France

Les députés adoptent la loi controversée de lutte contre la haine en ligne

Les députés ont adopté la loi de lutte contre la haine en ligne qui permet aux plateformes en ligne de supprimer des contenus jugés illicites. Pour ses détracteurs, elle constitue, dans certains cas, une atteinte à la liberté d’expression.

L'Assemblée nationale a approuvé largement ce 9 juillet la proposition de loi LREM controversée de lutte contre la haine sur internet. Le texte de la députée de Paris Laetitia Avia a été validé en première lecture par 434 voix pour, 33 contre et 69 abstentions. Il passera à la rentrée au Sénat, en vue d'une adoption définitive rapide.

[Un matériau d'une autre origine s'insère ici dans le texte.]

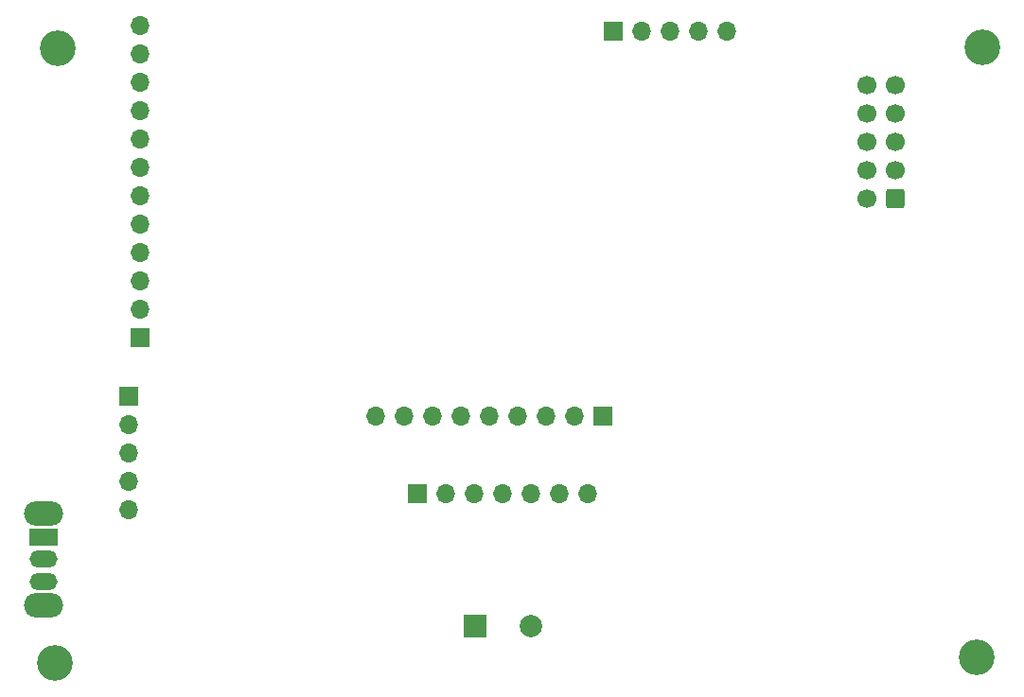
<source format=gbr>
%TF.GenerationSoftware,KiCad,Pcbnew,8.0.6*%
%TF.CreationDate,2024-11-05T17:21:10-06:00*%
%TF.ProjectId,werable_unit (1),77657261-626c-4655-9f75-6e6974202831,rev?*%
%TF.SameCoordinates,Original*%
%TF.FileFunction,Soldermask,Bot*%
%TF.FilePolarity,Negative*%
%FSLAX46Y46*%
G04 Gerber Fmt 4.6, Leading zero omitted, Abs format (unit mm)*
G04 Created by KiCad (PCBNEW 8.0.6) date 2024-11-05 17:21:10*
%MOMM*%
%LPD*%
G01*
G04 APERTURE LIST*
G04 Aperture macros list*
%AMRoundRect*
0 Rectangle with rounded corners*
0 $1 Rounding radius*
0 $2 $3 $4 $5 $6 $7 $8 $9 X,Y pos of 4 corners*
0 Add a 4 corners polygon primitive as box body*
4,1,4,$2,$3,$4,$5,$6,$7,$8,$9,$2,$3,0*
0 Add four circle primitives for the rounded corners*
1,1,$1+$1,$2,$3*
1,1,$1+$1,$4,$5*
1,1,$1+$1,$6,$7*
1,1,$1+$1,$8,$9*
0 Add four rect primitives between the rounded corners*
20,1,$1+$1,$2,$3,$4,$5,0*
20,1,$1+$1,$4,$5,$6,$7,0*
20,1,$1+$1,$6,$7,$8,$9,0*
20,1,$1+$1,$8,$9,$2,$3,0*%
G04 Aperture macros list end*
%ADD10R,2.000000X2.000000*%
%ADD11C,2.000000*%
%ADD12O,3.500000X2.200000*%
%ADD13R,2.500000X1.500000*%
%ADD14O,2.500000X1.500000*%
%ADD15RoundRect,0.250000X0.600000X0.600000X-0.600000X0.600000X-0.600000X-0.600000X0.600000X-0.600000X0*%
%ADD16C,1.700000*%
%ADD17R,1.700000X1.700000*%
%ADD18O,1.700000X1.700000*%
%ADD19C,3.200000*%
G04 APERTURE END LIST*
D10*
%TO.C,U4*%
X126699000Y-93091000D03*
D11*
X131699000Y-93091000D03*
%TD*%
D12*
%TO.C,U7*%
X88138000Y-83058000D03*
X88138000Y-91258000D03*
D13*
X88138000Y-85158000D03*
D14*
X88138000Y-87158000D03*
X88138000Y-89158000D03*
%TD*%
D15*
%TO.C,J12*%
X164338000Y-54864000D03*
D16*
X161798000Y-54864000D03*
X164338000Y-52324000D03*
X161798000Y-52324000D03*
X164338000Y-49784000D03*
X161798000Y-49784000D03*
X164338000Y-47244000D03*
X161798000Y-47244000D03*
X164338000Y-44704000D03*
X161798000Y-44704000D03*
%TD*%
D17*
%TO.C,J13*%
X138176000Y-74295000D03*
D18*
X135636000Y-74295000D03*
X133096000Y-74295000D03*
X130556000Y-74295000D03*
X128016000Y-74295000D03*
X125476000Y-74295000D03*
X122936000Y-74295000D03*
X120396000Y-74295000D03*
X117856000Y-74295000D03*
%TD*%
D19*
%TO.C,H2*%
X172085000Y-41275000D03*
%TD*%
D17*
%TO.C,J1*%
X96774000Y-67310000D03*
D18*
X96774000Y-64770000D03*
X96774000Y-62230000D03*
X96774000Y-59690000D03*
X96774000Y-57150000D03*
X96774000Y-54610000D03*
X96774000Y-52070000D03*
X96774000Y-49530000D03*
X96774000Y-46990000D03*
X96774000Y-44450000D03*
X96774000Y-41910000D03*
X96774000Y-39370000D03*
%TD*%
D17*
%TO.C,J8*%
X139065000Y-39878000D03*
D18*
X141605000Y-39878000D03*
X144145000Y-39878000D03*
X146685000Y-39878000D03*
X149225000Y-39878000D03*
%TD*%
D19*
%TO.C,H4*%
X171577000Y-95885000D03*
%TD*%
%TO.C,H3*%
X89154000Y-96393000D03*
%TD*%
%TO.C,H1*%
X89408000Y-41402000D03*
%TD*%
D17*
%TO.C,J2*%
X121539000Y-81280000D03*
D18*
X124079000Y-81280000D03*
X126619000Y-81280000D03*
X129159000Y-81280000D03*
X131699000Y-81280000D03*
X134239000Y-81280000D03*
X136779000Y-81280000D03*
%TD*%
D17*
%TO.C,J11*%
X95758000Y-72517000D03*
D18*
X95758000Y-75057000D03*
X95758000Y-77597000D03*
X95758000Y-80137000D03*
X95758000Y-82677000D03*
%TD*%
M02*

</source>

Il contraint les plateformes en ligne à retirer ou déréférencer dans un délai de 24h tout contenu «manifestement» illicite, après notification par un ou plusieurs utilisateurs , sous peine d'être condamnés à des amendes allant jusqu'à 1,25 million d'euros. Sont visées les incitations à la haine, à la violence, les injures à caractère raciste ou encore les injures religieuses. Au-delà, le texte prévoit une série de nouvelles contraintes pour les plateformes : transparence sur les moyens mis en œuvre et les résultats obtenus, coopération renforcée notamment avec la justice, surcroît d'attention aux mineurs. Le tout sera contrôlé par le Conseil supérieur de l'audiovisuel (CSA).

Les détracteurs de la loi dénoncent une atteinte aux libertés fondamentales

La quasi-totalité des députés LREM, MoDem et UDI ont voté en faveur de l’adoption de la proposition de loi, mais une poignée se sont abstenus. Philippe Latombe (MoDem) a même voté contre, jugeant «sans doute inconstitutionnelle» la «perte de souveraineté consécutive à la décision de confier la modération aux seules plateformes, avec le risque d’aseptisation et d’uniformisation des contenus, et d’atteinte à la liberté d’expression».

Dans le camp des farouches opposants, les Insoumis ont refusé que «sous prétexte de responsabiliser les plateformes», la proposition de loi «déresponsabilise l’Etat». Egalement contre, les députés RN dont Marine Le Pen s'inquiètent pour «les libertés publiques». Les trois quarts des Républicains ont en revanche voté pour, les socialistes se sont partagés entre abstention et pour, et enfin les élus Libertés et territoires ainsi que communistes se sont majoritairement abstenus. Confier aux GAFA (Google, Amazon, Facebook et Apple) le soin de réguler «ne va pas dans le bon sens», mais que la France se saisisse du sujet est «une avancée», selon le porte-parole PCF Sébastien Jumel.

Invité ce même 9 juillet sur RT France, l’avocat au barreau de Paris, Thierry Vallat, a estimé que ce texte pouvait «rogner» les libertés fondamentales et notamment la liberté d'expression. S’il estime que cette loi permettra certes de supprimer des contenus en ligne incitant à la haine, il pointe néanmoins le risque réel que des plateformes tel que Facebook ou Twitter – sous le prétexte d'agir sous le principe de précaution – suppriment des publications dont le caractère illicite ne soit pas prouvé.

Hors Palais Bourbon, le texte a également uni contre lui quantité d'acteurs parfois pour des raisons différentes, au nom des risques de «censure». Dans une lettre ouverte, la Ligue des droits de l'Homme, la présidente du Conseil national du numérique et encore la présidente du Conseil national des barreaux ont plaidé que «le juge doit être au cœur tant de la procédure de qualification des contenus que de la décision de leur retrait ou blocage».